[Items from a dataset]
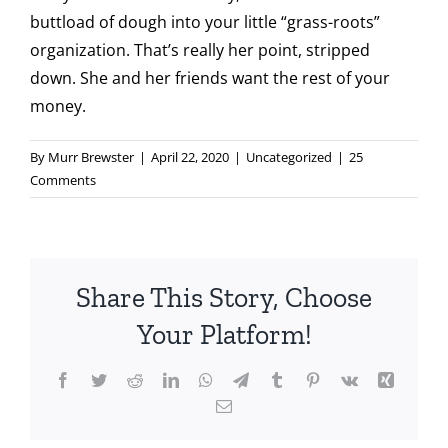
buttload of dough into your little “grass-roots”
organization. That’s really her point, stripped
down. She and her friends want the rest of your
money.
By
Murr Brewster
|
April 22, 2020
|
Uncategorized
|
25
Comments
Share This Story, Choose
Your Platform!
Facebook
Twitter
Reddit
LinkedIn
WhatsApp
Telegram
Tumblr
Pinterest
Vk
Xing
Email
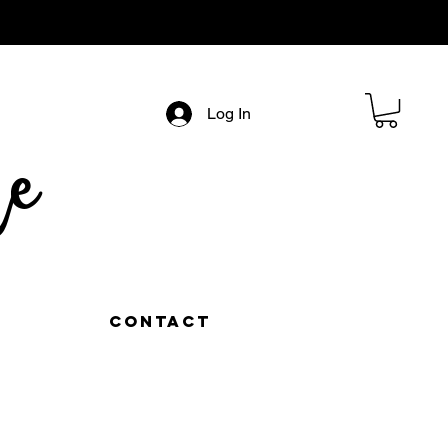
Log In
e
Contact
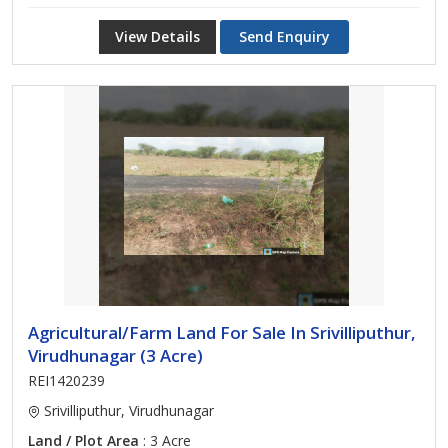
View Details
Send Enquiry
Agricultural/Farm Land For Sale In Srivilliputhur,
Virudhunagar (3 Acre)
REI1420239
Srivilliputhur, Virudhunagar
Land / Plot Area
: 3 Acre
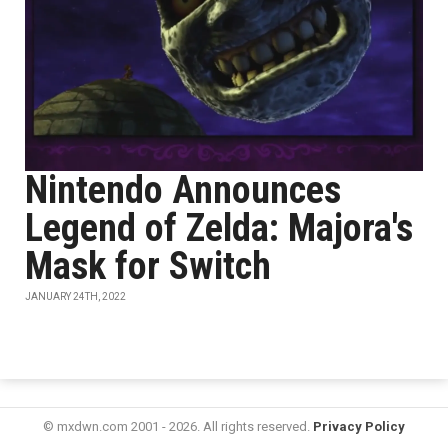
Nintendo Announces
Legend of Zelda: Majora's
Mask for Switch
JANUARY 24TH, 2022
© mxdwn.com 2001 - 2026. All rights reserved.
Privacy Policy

TRY IT -
Write out the records again, renaming "Comments" to "Responses" wherever it occurs and changing nothing else. Leave the pictures out of your answer.

SOLVED PROBLEM -
buttload of dough into your little “grass-roots”
organization. That’s really her point, stripped
down. She and her friends want the rest of your
money.
By
Murr Brewster
|
April 22, 2020
|
Uncategorized
|
25
Responses
Share This Story, Choose
Your Platform!
Facebook
Twitter
Reddit
LinkedIn
WhatsApp
Telegram
Tumblr
Pinterest
Vk
Xing
Email
Log In
e
Contact
View Details
Send Enquiry
Agricultural/Farm Land For Sale In Srivilliputhur,
Virudhunagar (3 Acre)
REI1420239
Srivilliputhur, Virudhunagar
Land / Plot Area
: 3 Acre
Nintendo Announces
Legend of Zelda: Majora's
Mask for Switch
JANUARY 24TH, 2022
© mxdwn.com 2001 - 2026. All rights reserved.
Privacy Policy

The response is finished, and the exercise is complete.